Problem requirements: Which lines below include "设计模式"? Copy them all.

Data to use:
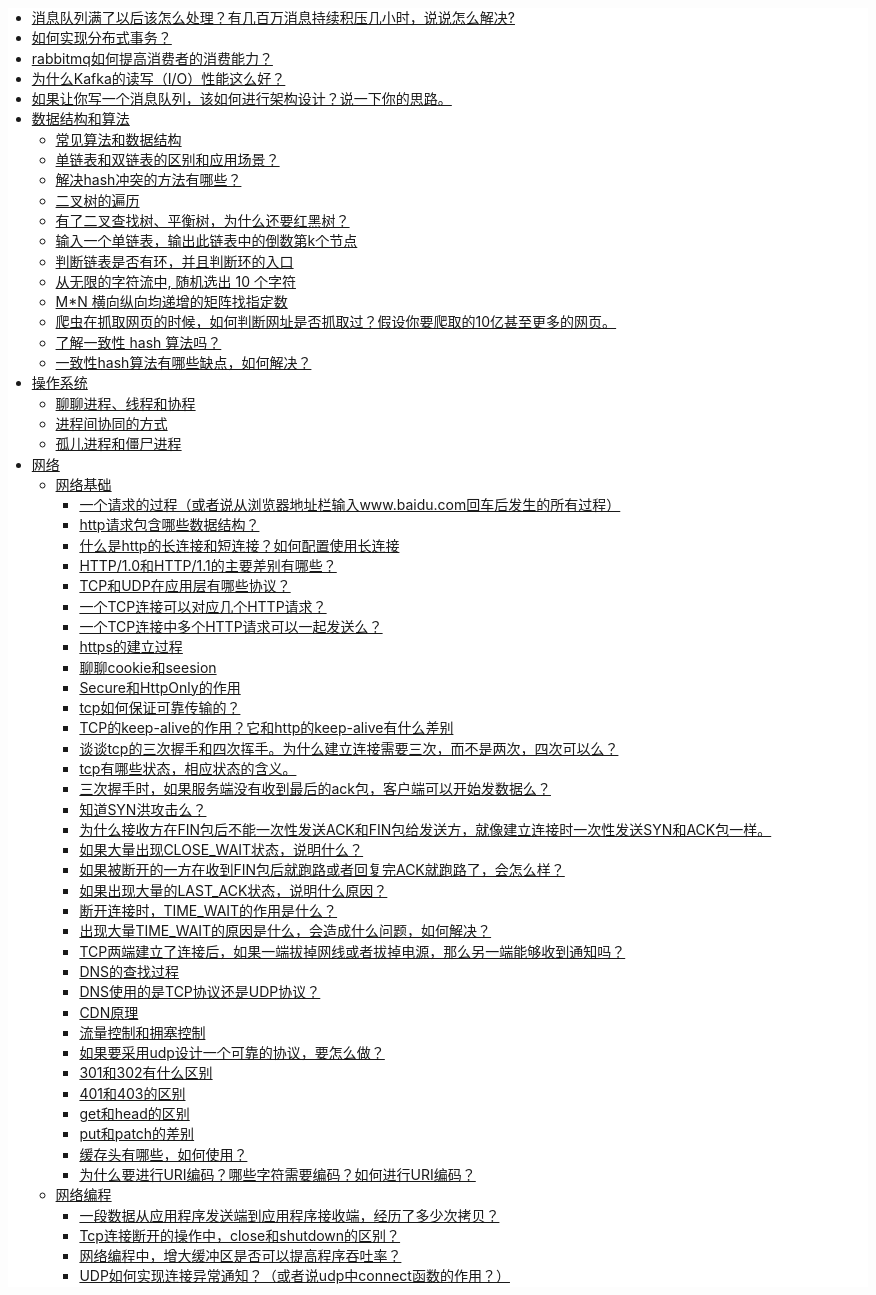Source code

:   - [消息队列满了以后该怎么处理？有几百万消息持续积压几小时，说说怎么解决?](#消息队列满了以后该怎么处理有几百万消息持续积压几小时说说怎么解决)
  - [如何实现分布式事务？](#如何实现分布式事务)
  - [rabbitmq如何提高消费者的消费能力？](#rabbitmq如何提高消费者的消费能力)
  - [为什么Kafka的读写（I/O）性能这么好？](#为什么kafka的读写io性能这么好)
  - [如果让你写一个消息队列，该如何进行架构设计？说一下你的思路。](#如果让你写一个消息队列该如何进行架构设计说一下你的思路)
- [数据结构和算法](#数据结构和算法)
  - [常见算法和数据结构](#常见算法和数据结构)
  - [单链表和双链表的区别和应用场景？](#单链表和双链表的区别和应用场景)
  - [解决hash冲突的方法有哪些？](#解决hash冲突的方法有哪些)
  - [二叉树的遍历](#二叉树的遍历)
  - [有了二叉查找树、平衡树，为什么还要红黑树？](#有了二叉查找树平衡树为什么还要红黑树)
  - [输入一个单链表，输出此链表中的倒数第k个节点](#输入一个单链表输出此链表中的倒数第k个节点)
  - [判断链表是否有环，并且判断环的入口](#判断链表是否有环并且判断环的入口)
  - [从无限的字符流中, 随机选出 10 个字符](#从无限的字符流中-随机选出-10-个字符)
  - [M*N 横向纵向均递增的矩阵找指定数](#mn-横向纵向均递增的矩阵找指定数)
  - [爬虫在抓取网页的时候，如何判断网址是否抓取过？假设你要爬取的10亿甚至更多的网页。](#爬虫在抓取网页的时候如何判断网址是否抓取过假设你要爬取的10亿甚至更多的网页)
  - [了解一致性 hash 算法吗？](#了解一致性-hash-算法吗)
  - [一致性hash算法有哪些缺点，如何解决？](#一致性hash算法有哪些缺点如何解决)
- [操作系统](#操作系统)
  - [聊聊进程、线程和协程](#聊聊进程线程和协程)
  - [进程间协同的方式](#进程间协同的方式)
  - [孤儿进程和僵尸进程](#孤儿进程和僵尸进程)
- [网络](#网络)
  - [网络基础](#网络基础)
    - [一个请求的过程（或者说从浏览器地址栏输入www.baidu.com回车后发生的所有过程）](#一个请求的过程或者说从浏览器地址栏输入wwwbaiducom回车后发生的所有过程)
    - [http请求包含哪些数据结构？](#http请求包含哪些数据结构)
    - [什么是http的长连接和短连接？如何配置使用长连接](#什么是http的长连接和短连接如何配置使用长连接)
    - [HTTP/1.0和HTTP/1.1的主要差别有哪些？](#http10和http11的主要差别有哪些)
    - [TCP和UDP在应用层有哪些协议？](#tcp和udp在应用层有哪些协议)
    - [一个TCP连接可以对应几个HTTP请求？](#一个tcp连接可以对应几个http请求)
    - [一个TCP连接中多个HTTP请求可以一起发送么？](#一个tcp连接中多个http请求可以一起发送么)
    - [https的建立过程](#https的建立过程)
    - [聊聊cookie和seesion](#聊聊cookie和seesion)
    - [Secure和HttpOnly的作用](#secure和httponly的作用)
    - [tcp如何保证可靠传输的？](#tcp如何保证可靠传输的)
    - [TCP的keep-alive的作用？它和http的keep-alive有什么差别](#tcp的keep-alive的作用它和http的keep-alive有什么差别)
    - [谈谈tcp的三次握手和四次挥手。为什么建立连接需要三次，而不是两次，四次可以么？](#谈谈tcp的三次握手和四次挥手为什么建立连接需要三次而不是两次四次可以么)
    - [tcp有哪些状态，相应状态的含义。](#tcp有哪些状态相应状态的含义)
    - [三次握手时，如果服务端没有收到最后的ack包，客户端可以开始发数据么？](#三次握手时如果服务端没有收到最后的ack包客户端可以开始发数据么)
    - [知道SYN洪攻击么？](#知道syn洪攻击么)
    - [为什么接收方在FIN包后不能一次性发送ACK和FIN包给发送方，就像建立连接时一次性发送SYN和ACK包一样。](#为什么接收方在fin包后不能一次性发送ack和fin包给发送方就像建立连接时一次性发送syn和ack包一样)
    - [如果大量出现CLOSE_WAIT状态，说明什么？](#如果大量出现close_wait状态说明什么)
    - [如果被断开的一方在收到FIN包后就跑路或者回复完ACK就跑路了，会怎么样？](#如果被断开的一方在收到fin包后就跑路或者回复完ack就跑路了会怎么样)
    - [如果出现大量的LAST_ACK状态，说明什么原因？](#如果出现大量的last_ack状态说明什么原因)
    - [断开连接时，TIME_WAIT的作用是什么？](#断开连接时time_wait的作用是什么)
    - [出现大量TIME_WAIT的原因是什么，会造成什么问题，如何解决？](#出现大量time_wait的原因是什么会造成什么问题如何解决)
    - [TCP两端建立了连接后，如果一端拔掉网线或者拔掉电源，那么另一端能够收到通知吗？](#tcp两端建立了连接后如果一端拔掉网线或者拔掉电源那么另一端能够收到通知吗)
    - [DNS的查找过程](#dns的查找过程)
    - [DNS使用的是TCP协议还是UDP协议？](#dns使用的是tcp协议还是udp协议)
    - [CDN原理](#cdn原理)
    - [流量控制和拥塞控制](#流量控制和拥塞控制)
    - [如果要采用udp设计一个可靠的协议，要怎么做？](#如果要采用udp设计一个可靠的协议要怎么做)
    - [301和302有什么区别](#301和302有什么区别)
    - [401和403的区别](#401和403的区别)
    - [get和head的区别](#get和head的区别)
    - [put和patch的差别](#put和patch的差别)
    - [缓存头有哪些，如何使用？](#缓存头有哪些如何使用)
    - [为什么要进行URI编码？哪些字符需要编码？如何进行URI编码？](#为什么要进行uri编码哪些字符需要编码如何进行uri编码)
  - [网络编程](#网络编程)
    - [一段数据从应用程序发送端到应用程序接收端，经历了多少次拷贝？](#一段数据从应用程序发送端到应用程序接收端经历了多少次拷贝)
    - [Tcp连接断开的操作中，close和shutdown的区别？](#tcp连接断开的操作中close和shutdown的区别)
    - [网络编程中，增大缓冲区是否可以提高程序吞吐率？](#网络编程中增大缓冲区是否可以提高程序吞吐率)
    - [UDP如何实现连接异常通知？（或者说udp中connect函数的作用？）](#udp如何实现连接异常通知或者说udp中connect函数的作用)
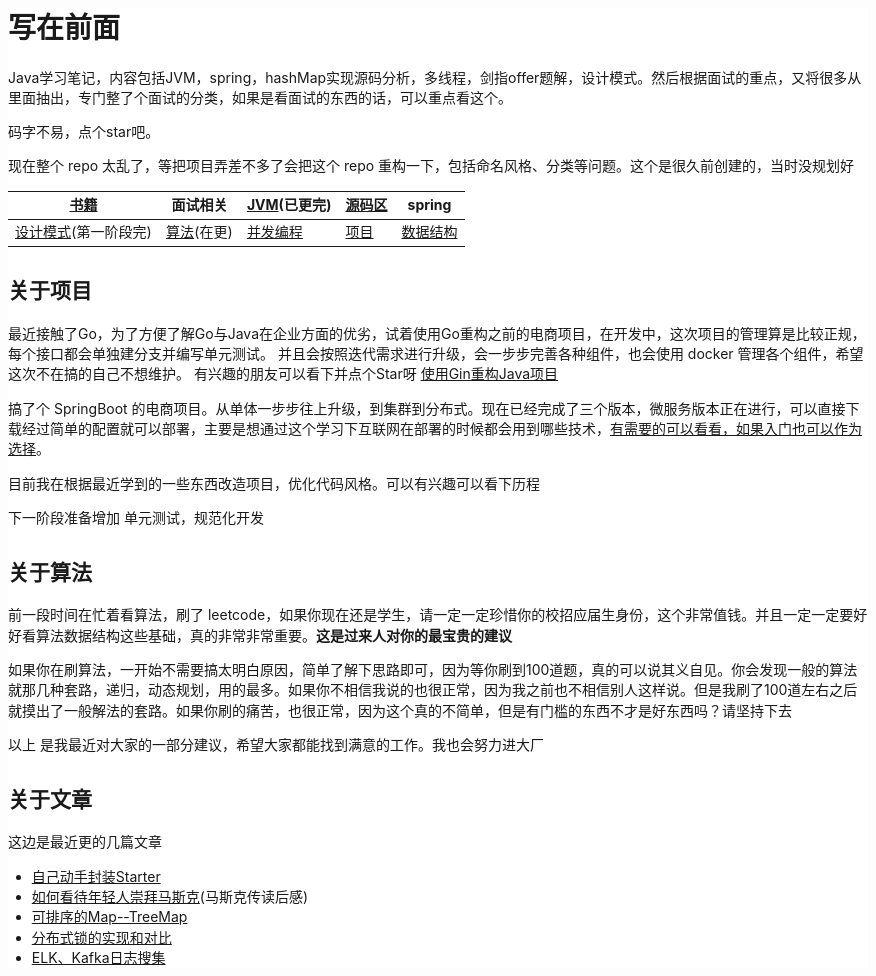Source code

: 



# 写在前面



Java学习笔记，内容包括JVM，spring，hashMap实现源码分析，多线程，剑指offer题解，设计模式。然后根据面试的重点，又将很多从里面抽出，专门整了个面试的分类，如果是看面试的东西的话，可以重点看这个。

码字不易，点个star吧。



现在整个 repo 太乱了，等把项目弄差不多了会把这个 repo 重构一下，包括命名风格、分类等问题。这个是很久前创建的，当时没规划好



| [书籍](https://github.com/leosanqing/Java-Notes/tree/master/books) |                           面试相关                           | [JVM](https://github.com/leosanqing/Java-Notes/tree/master/JVM)(已更完) | [源码区](https://github.com/leosanqing/Java-Notes/tree/master/SourceCode) | spring                                                       |
| :----------------------------------------------------------: | :----------------------------------------------------------: | ------------------------------------------------------------ | ------------------------------------------------------------ | ------------------------------------------------------------ |
| [设计模式](https://github.com/leosanqing/Java-Notes/tree/master/designPattern)(第一阶段完) | [算法](https://github.com/leosanqing/Java-Notes/tree/master/Algorithm)(在更) | [并发编程](https://github.com/leosanqing/Java-Notes/tree/master/ConcurrencyProgramming) | [项目](https://github.com/leosanqing/food-shop)              | [数据结构](https://github.com/leosanqing/Java-Notes/tree/master/Struct) |



## 

## 关于项目

最近接触了Go，为了方便了解Go与Java在企业方面的优劣，试着使用Go重构之前的电商项目，在开发中，这次项目的管理算是比较正规，每个接口都会单独建分支并编写单元测试。
并且会按照迭代需求进行升级，会一步步完善各种组件，也会使用 docker 管理各个组件，希望这次不在搞的自己不想维护。 有兴趣的朋友可以看下并点个Star呀  [使用Gin重构Java项目](https://github.com/leosanqing/go_foodie_shop)

搞了个 SpringBoot 的电商项目。从单体一步步往上升级，到集群到分布式。现在已经完成了三个版本，微服务版本正在进行，可以直接下载经过简单的配置就可以部署，主要是想通过这个学习下互联网在部署的时候都会用到哪些技术，[有需要的可以看看，如果入门也可以作为选择](https://github.com/leosanqing/food-shop)。

目前我在根据最近学到的一些东西改造项目，优化代码风格。可以有兴趣可以看下历程

下一阶段准备增加 单元测试，规范化开发

## 关于算法

前一段时间在忙着看算法，刷了 leetcode，如果你现在还是学生，请一定一定珍惜你的校招应届生身份，这个非常值钱。并且一定一定要好好看算法数据结构这些基础，真的非常非常重要。**这是过来人对你的最宝贵的建议**

如果你在刷算法，一开始不需要搞太明白原因，简单了解下思路即可，因为等你刷到100道题，真的可以说其义自见。你会发现一般的算法就那几种套路，递归，动态规划，用的最多。如果你不相信我说的也很正常，因为我之前也不相信别人这样说。但是我刷了100道左右之后就摸出了一般解法的套路。如果你刷的痛苦，也很正常，因为这个真的不简单，但是有门槛的东西不才是好东西吗？请坚持下去

以上 是我最近对大家的一部分建议，希望大家都能找到满意的工作。我也会努力进大厂



## 关于文章

这边是最近更的几篇文章

- [自己动手封装Starter](https://github.com/leosanqing/minio-boot-starter)
- [如何看待年轻人崇拜马斯克](http://mp.weixin.qq.com/s?__biz=MzU0ODgzNjQ2MQ==&mid=100000457&idx=1&sn=24732e225c8ba6d63a11857d7802a136&chksm=7bb847cb4ccfcedddc771d51c2ddbd68816f06c075dfe09c8511f1e539e35c4571d943e1b2f4#rd)(马斯克传读后感)
- [可排序的Map--TreeMap](https://github.com/leosanqing/Java-Notes/tree/master/SourceCode/TreeMap)
- [分布式锁的实现和对比](https://github.com/leosanqing/food-shop/tree/master/3.0/blog/%E5%88%86%E5%B8%83%E5%BC%8F%E5%B9%B6%E5%8F%91%E9%97%AE%E9%A2%98)
- [ELK、Kafka日志搜集](https://github.com/leosanqing/food-shop/tree/master/3.0/blog/elk%2Bkafka完成日志搜集)
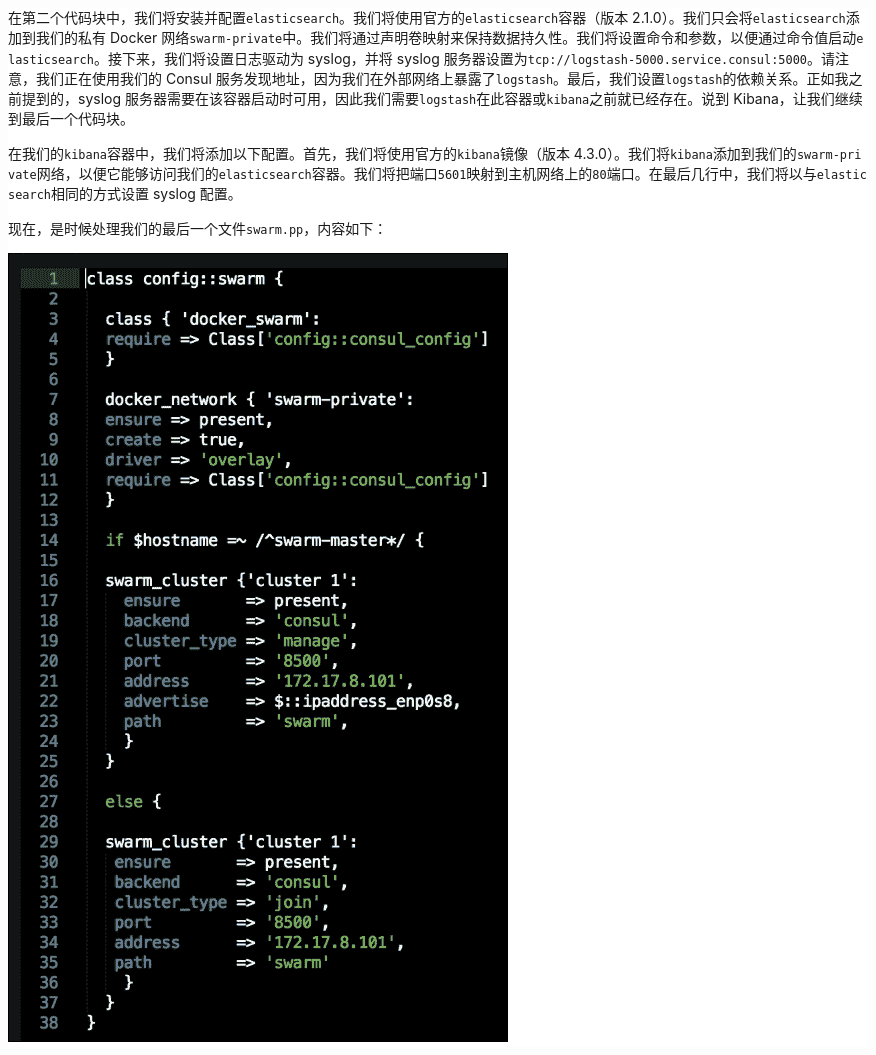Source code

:在第二个代码块中，我们将安装并配置`elasticsearch`。我们将使用官方的`elasticsearch`容器（版本 2.1.0）。我们只会将`elasticsearch`添加到我们的私有 Docker 网络`swarm-private`中。我们将通过声明卷映射来保持数据持久性。我们将设置命令和参数，以便通过命令值启动`elasticsearch`。接下来，我们将设置日志驱动为 syslog，并将 syslog 服务器设置为`tcp://logstash-5000.service.consul:5000`。请注意，我们正在使用我们的 Consul 服务发现地址，因为我们在外部网络上暴露了`logstash`。最后，我们设置`logstash`的依赖关系。正如我之前提到的，syslog 服务器需要在该容器启动时可用，因此我们需要`logstash`在此容器或`kibana`之前就已经存在。说到 Kibana，让我们继续到最后一个代码块。

在我们的`kibana`容器中，我们将添加以下配置。首先，我们将使用官方的`kibana`镜像（版本 4.3.0）。我们将`kibana`添加到我们的`swarm-private`网络，以便它能够访问我们的`elasticsearch`容器。我们将把端口`5601`映射到主机网络上的`80`端口。在最后几行中，我们将以与`elasticsearch`相同的方式设置 syslog 配置。

现在，是时候处理我们的最后一个文件`swarm.pp`，内容如下：

![Logstash](img/B05201_08_10.jpg)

Written answer:
Java学习笔记，内容包括JVM，spring，hashMap实现源码分析，多线程，剑指offer题解，设计模式。然后根据面试的重点，又将很多从里面抽出，专门整了个面试的分类，如果是看面试的东西的话，可以重点看这个。
| [设计模式](https://github.com/leosanqing/Java-Notes/tree/master/designPattern)(第一阶段完) | [算法](https://github.com/leosanqing/Java-Notes/tree/master/Algorithm)(在更) | [并发编程](https://github.com/leosanqing/Java-Notes/tree/master/ConcurrencyProgramming) | [项目](https://github.com/leosanqing/food-shop)              | [数据结构](https://github.com/leosanqing/Java-Notes/tree/master/Struct) |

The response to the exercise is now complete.